Briser le silence pour dénoncer des violences sexuelles intrafamiliales expose les victimes à une nouvelle forme de souffrance, selon les témoignages recueillis ces derniers jours. Libérer la parole, loin d’apporter un apaisement, conduit souvent à une rupture avec l’entourage, qui prend la défense de l’agresseur et accuse la personne qui a parlé de vouloir « lui bousiller sa vie ».
Cette expression, rapportée par plusieurs personnes ayant vécu cette situation, résume un mécanisme bien connu des associations d’aide aux victimes : la famille se mobilise pour protéger l’auteur présumé des faits, au détriment de celui ou celle qui a osé s’exprimer. Le résultat est une mise à l’écart, parfois définitive, de la victime, qui perd non seulement ses repères affectifs mais aussi son réseau de soutien.
Une re-traumatisation systémique
Le phénomène ne relève pas de cas isolés. Les récits montrent une constante : dès qu’une accusation d’inceste devient publique, l’entourage familial a tendance à se ranger derrière l’agresseur, considérant la révélation comme une trahison ou une tentative de nuire. « Vous voulez lui bousiller sa vie ? » devient alors le leitmotiv des proches, sommant la victime de se taire pour préserver l’unité familiale et la réputation du parent mis en cause.
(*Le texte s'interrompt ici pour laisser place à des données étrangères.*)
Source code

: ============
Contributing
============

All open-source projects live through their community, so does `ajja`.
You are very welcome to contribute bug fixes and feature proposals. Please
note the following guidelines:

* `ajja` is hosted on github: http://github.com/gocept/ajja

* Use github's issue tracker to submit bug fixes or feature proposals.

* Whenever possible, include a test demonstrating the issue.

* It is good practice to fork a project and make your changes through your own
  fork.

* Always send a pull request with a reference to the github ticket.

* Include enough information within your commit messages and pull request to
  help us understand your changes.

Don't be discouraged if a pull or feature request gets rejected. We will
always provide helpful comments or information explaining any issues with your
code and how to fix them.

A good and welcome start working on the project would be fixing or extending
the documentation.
Pour la personne ayant subi les violences, cette réaction constitue une « double peine » : après les actes eux-mêmes, elle doit affronter l’abandon et l’hostilité de ceux qui étaient censés la protéger. Les spécialistes interrogés soulignent que cette dynamique aggrave considérablement l’état psychologique des victimes, déjà lourdement éprouvées par des années de silence.
Des conséquences durables
Les témoignages évoquent des situations où la victime se retrouve exclue des réunions familiales, privée de tout contact avec ses frères et sœurs, ou encore contrainte de quitter le domicile familial après avoir parlé. Dans certains cas, la pression est telle que certaines personnes finissent par regretter d’avoir dénoncé les faits, ou se voient obligées de porter plainte également contre des membres de leur famille pour harcèlement ou menaces.
Un exemple cité est celui d’une femme dont le père aurait agressé sexuellement l’une de ses petites-filles. Informée, la mère de l’enfant aurait refusé de déposer plainte, et c’est la grand-mère paternelle qui aurait alerté les autorités. La mère de la victime se serait alors retournée contre elle, l’accusant de vouloir « bousiller la vie » de son ex-mari.
Un besoin de protection et de reconnaissance
Face à cette réalité, les associations réclament une meilleure prise en charge des victimes qui osent parler, et une sensibilisation du grand public aux mécanismes de l’emprise familiale. Elles insistent sur la nécessité de ne pas isoler la personne qui témoigne, et de lui offrir un soutien psychologique et juridique adapté dès le premier signalement.
Les experts en victimologie rappellent que la parole des victimes doit être crue et protégée, et que la réaction de l’entourage ne doit pas être interprétée comme une simple incompréhension, mais comme une forme de pression qui peut entraver la justice. Le rejet familial, lui, laisse des traces profondes, bien après les faits eux-mêmes.